We traded texts that night, reviewing the long, winding road to shots. “But what are we going to talk about now?” I asked.
I was serious. For weeks, the search for a shot had monopolized our lives. I’d go online, connect with friends and pursue leads every day. Without those friends, I might be searching still.
So here’s my advice to fellow geezers who have yet to be vaccinated: Reach out to your friends. And don’t forget your kids (or even your grandkids) — who are likely way more tech savvy than you are.
So how might that kid thing work?
Consider this tale from Phil Krone, a lifelong friend who still lives in the Chicago area — apparently a very difficult place to find a shot. Yes, Walgreens supposedly had vaccines, but there are scores of these pharmacies in the area and checking one after another without success was wearing Phil out.

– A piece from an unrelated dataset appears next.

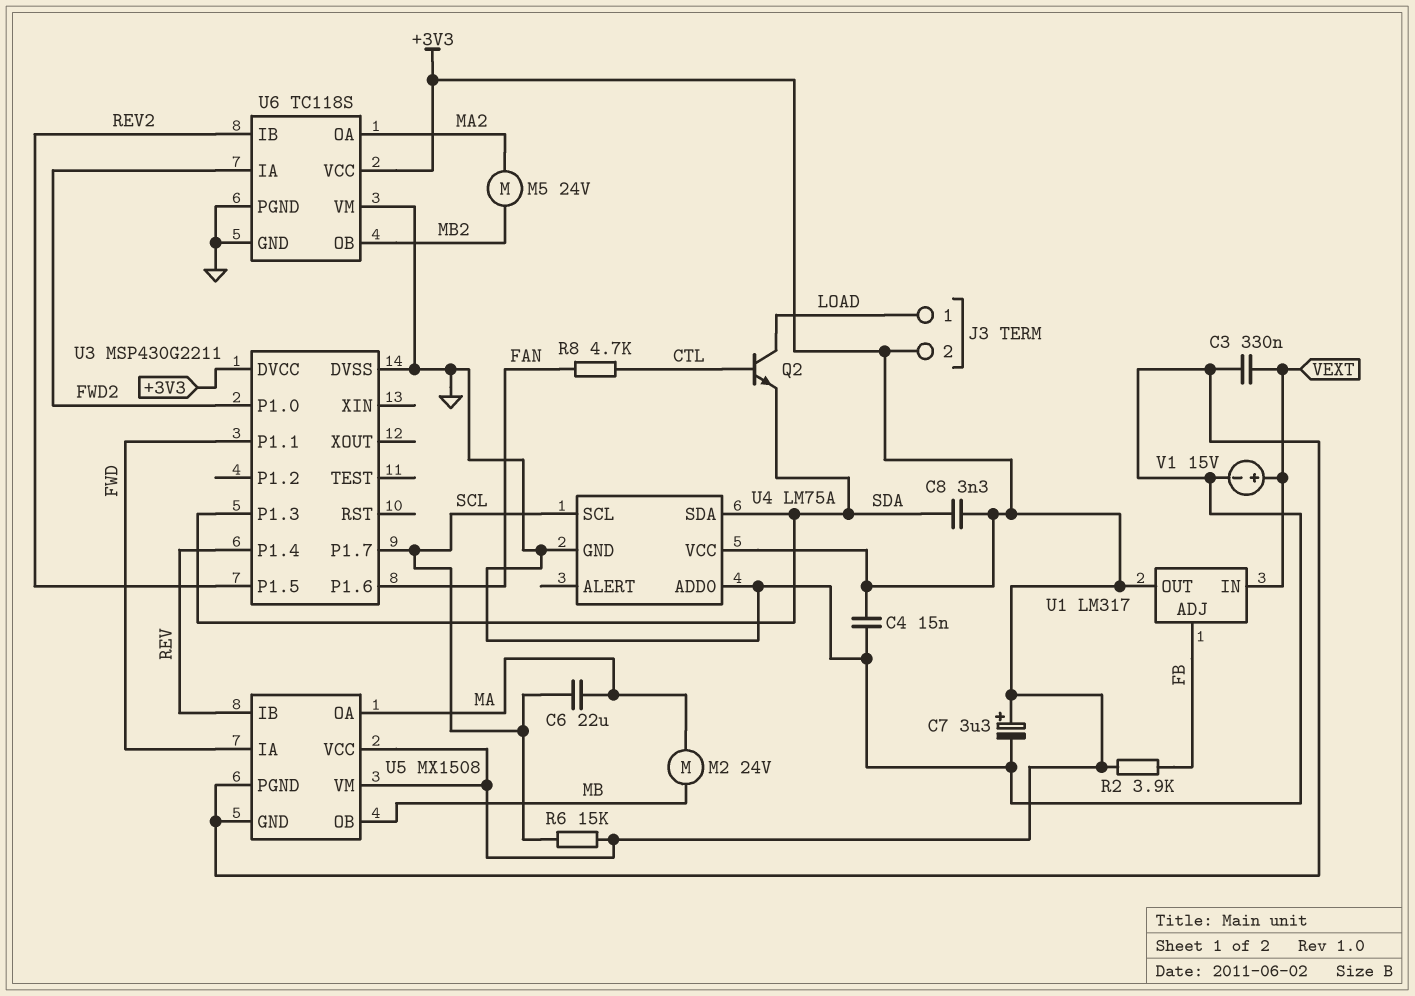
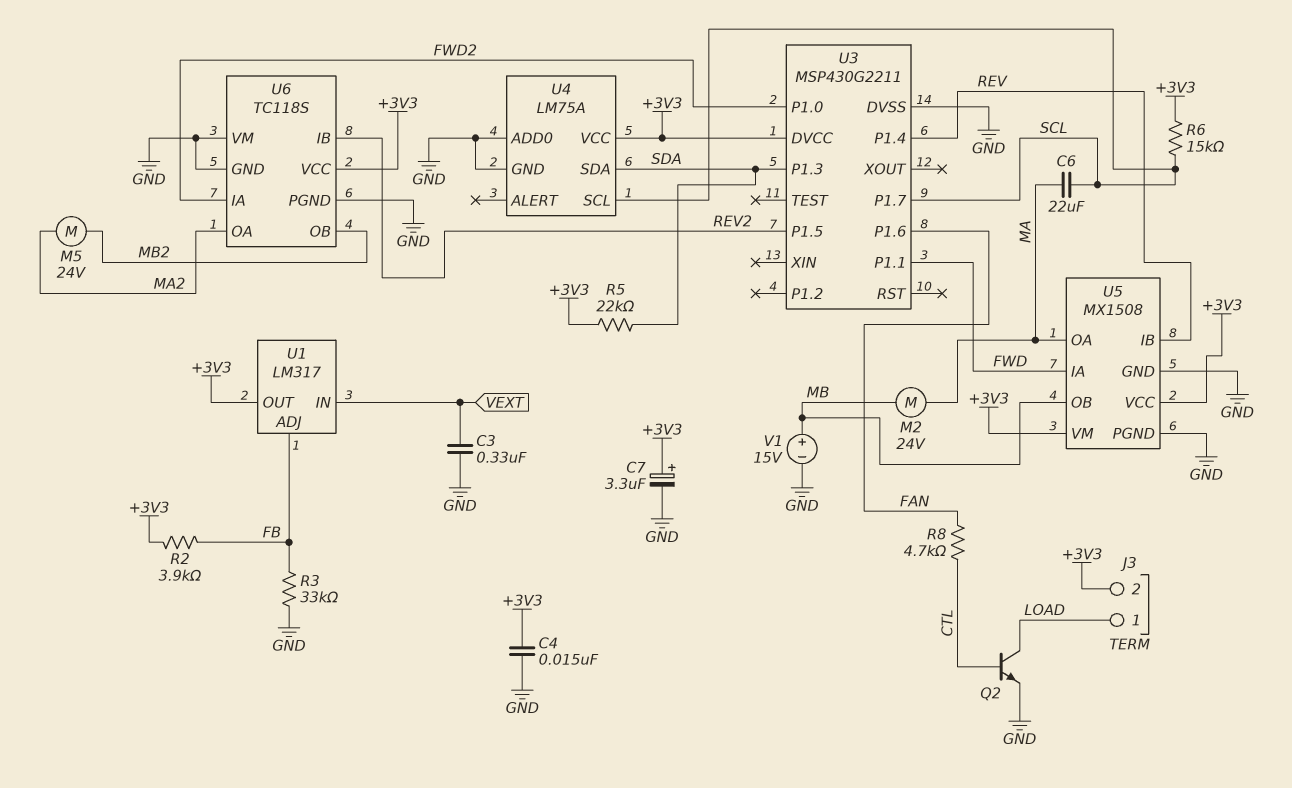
C8: 3.3nF (+3V3, SDA) -> none
Q2: NPN (B CTL, C LOAD, E SDA) -> NPN (B CTL, C LOAD, E GND)
R3: none -> 33k (FB, GND)
R5: none -> 22k (+3V3, SDA)
V1: 15V (plus VEXT, minus GND) -> 15V (plus MB, minus GND)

Then he found out from his daughter Tory that — get this! — “her husband Brendan has a cousin, Maddy, whose husband, Tom,” had written a code that could at once scan all Walgreens’ Chicagoland stores for appointments. Tory and Brendan then teamed up, with one birddogging open slots and the other poised to book Phil in.
Sure enough, they found a cancellation at a Walgreens on Chicago’s south side and pounced. My old friend, after an hour-long drive, got his shot.
So don’t go this alone. Meanwhile, what are we going to talk about when vaccines are in the rearview mirror?
Well, how about travel, parties, ball games, socializing, reunions, celebrations and dinners out? Which, if and when enough of us get shots, just might re-enter the realm of possibility.